RECORD EXCERPTS:
● ● ●
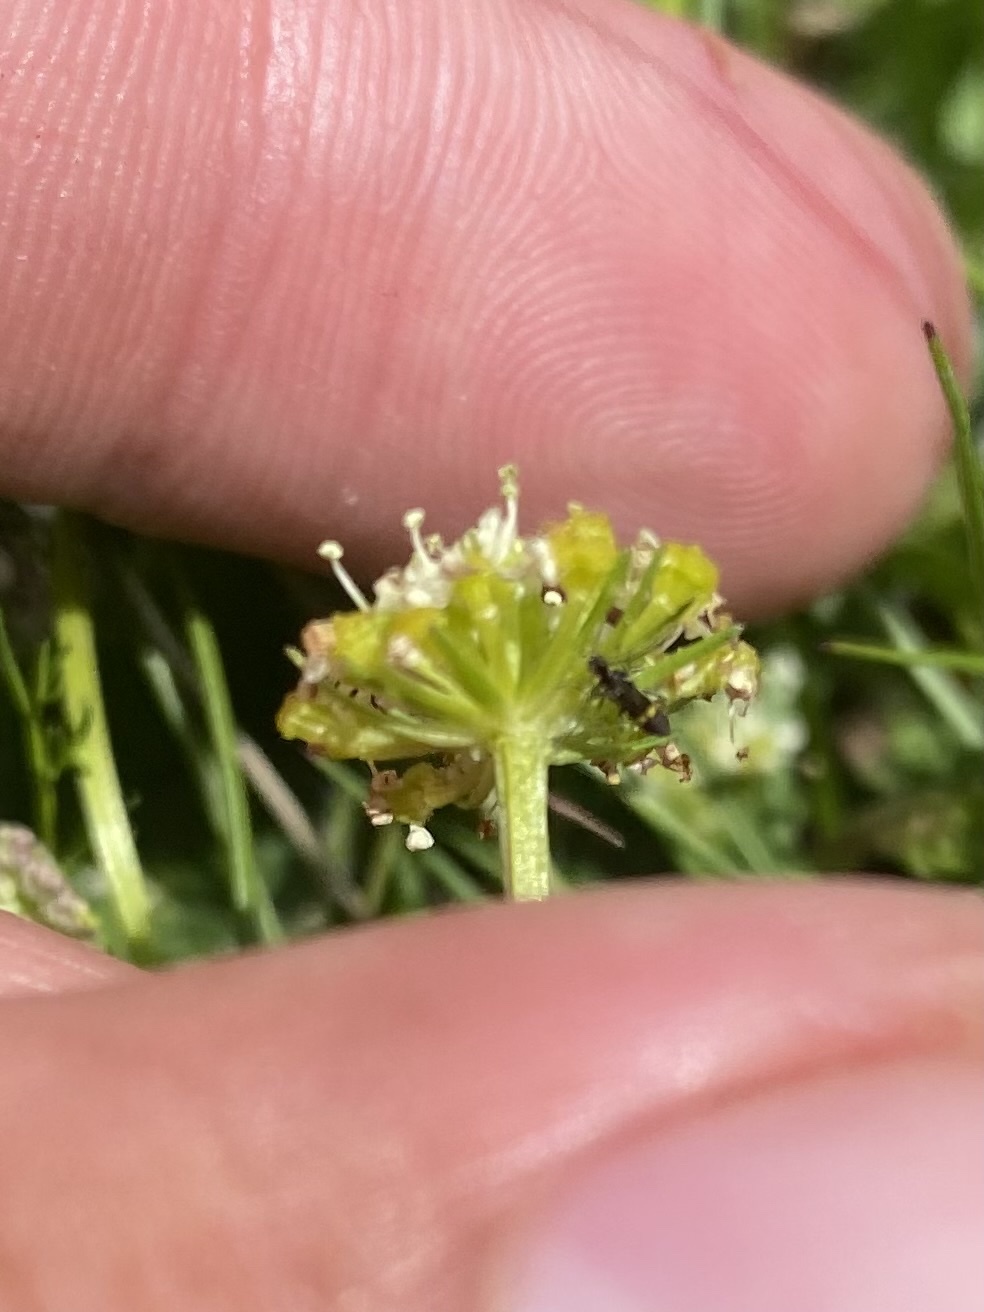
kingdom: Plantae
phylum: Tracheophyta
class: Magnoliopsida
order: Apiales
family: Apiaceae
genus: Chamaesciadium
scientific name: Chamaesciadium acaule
● ● ●
GOAL: Rewrite the lines for the items, replacing "scientific name" with "species" and changing nothing else. Leave out the pictures.

WORKED SOLUTION:
kingdom: Plantae
phylum: Tracheophyta
class: Magnoliopsida
order: Apiales
family: Apiaceae
genus: Chamaesciadium
species: Chamaesciadium acaule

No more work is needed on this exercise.